PROBLEM DESCRIPTION:
Scan the records below. Copy every line in which the word "camera" appears.

Recorded data:

....

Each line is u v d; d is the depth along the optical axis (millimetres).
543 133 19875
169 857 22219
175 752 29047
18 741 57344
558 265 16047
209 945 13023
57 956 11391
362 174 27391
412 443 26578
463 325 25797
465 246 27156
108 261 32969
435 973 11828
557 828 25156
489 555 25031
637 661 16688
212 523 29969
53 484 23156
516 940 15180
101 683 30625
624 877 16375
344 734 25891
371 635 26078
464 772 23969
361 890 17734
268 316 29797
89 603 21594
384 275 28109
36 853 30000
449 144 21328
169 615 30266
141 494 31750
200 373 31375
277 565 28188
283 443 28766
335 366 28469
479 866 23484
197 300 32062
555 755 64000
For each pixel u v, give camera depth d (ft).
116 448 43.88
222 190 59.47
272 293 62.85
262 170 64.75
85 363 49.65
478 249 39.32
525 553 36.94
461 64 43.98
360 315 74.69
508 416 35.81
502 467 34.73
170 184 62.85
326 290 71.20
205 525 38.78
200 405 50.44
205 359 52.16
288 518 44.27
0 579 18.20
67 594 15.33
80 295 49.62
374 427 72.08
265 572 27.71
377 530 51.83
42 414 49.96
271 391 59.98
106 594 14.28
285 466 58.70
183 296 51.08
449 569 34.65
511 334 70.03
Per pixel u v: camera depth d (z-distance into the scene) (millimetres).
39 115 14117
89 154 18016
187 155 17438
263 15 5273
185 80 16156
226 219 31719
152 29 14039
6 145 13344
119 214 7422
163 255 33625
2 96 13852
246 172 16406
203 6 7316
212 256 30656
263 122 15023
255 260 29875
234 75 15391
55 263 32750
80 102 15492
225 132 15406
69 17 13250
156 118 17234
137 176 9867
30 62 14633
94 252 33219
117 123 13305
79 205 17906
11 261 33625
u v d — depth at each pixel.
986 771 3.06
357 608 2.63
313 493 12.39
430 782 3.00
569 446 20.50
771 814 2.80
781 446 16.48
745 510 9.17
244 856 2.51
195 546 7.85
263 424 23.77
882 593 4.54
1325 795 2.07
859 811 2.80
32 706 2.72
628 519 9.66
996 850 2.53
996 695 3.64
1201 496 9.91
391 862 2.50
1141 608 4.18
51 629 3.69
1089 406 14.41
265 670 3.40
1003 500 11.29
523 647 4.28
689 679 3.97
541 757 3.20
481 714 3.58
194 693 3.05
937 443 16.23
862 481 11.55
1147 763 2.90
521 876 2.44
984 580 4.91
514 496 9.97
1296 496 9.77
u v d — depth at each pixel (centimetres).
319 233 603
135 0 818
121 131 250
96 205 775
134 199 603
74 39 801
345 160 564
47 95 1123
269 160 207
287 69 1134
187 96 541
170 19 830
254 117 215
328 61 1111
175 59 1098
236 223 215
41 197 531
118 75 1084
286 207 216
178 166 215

....

ANSWER TO THE PROBLEM:
For each pixel u v, give camera depth d (ft).
Per pixel u v: camera depth d (z-distance into the scene) (millimetres).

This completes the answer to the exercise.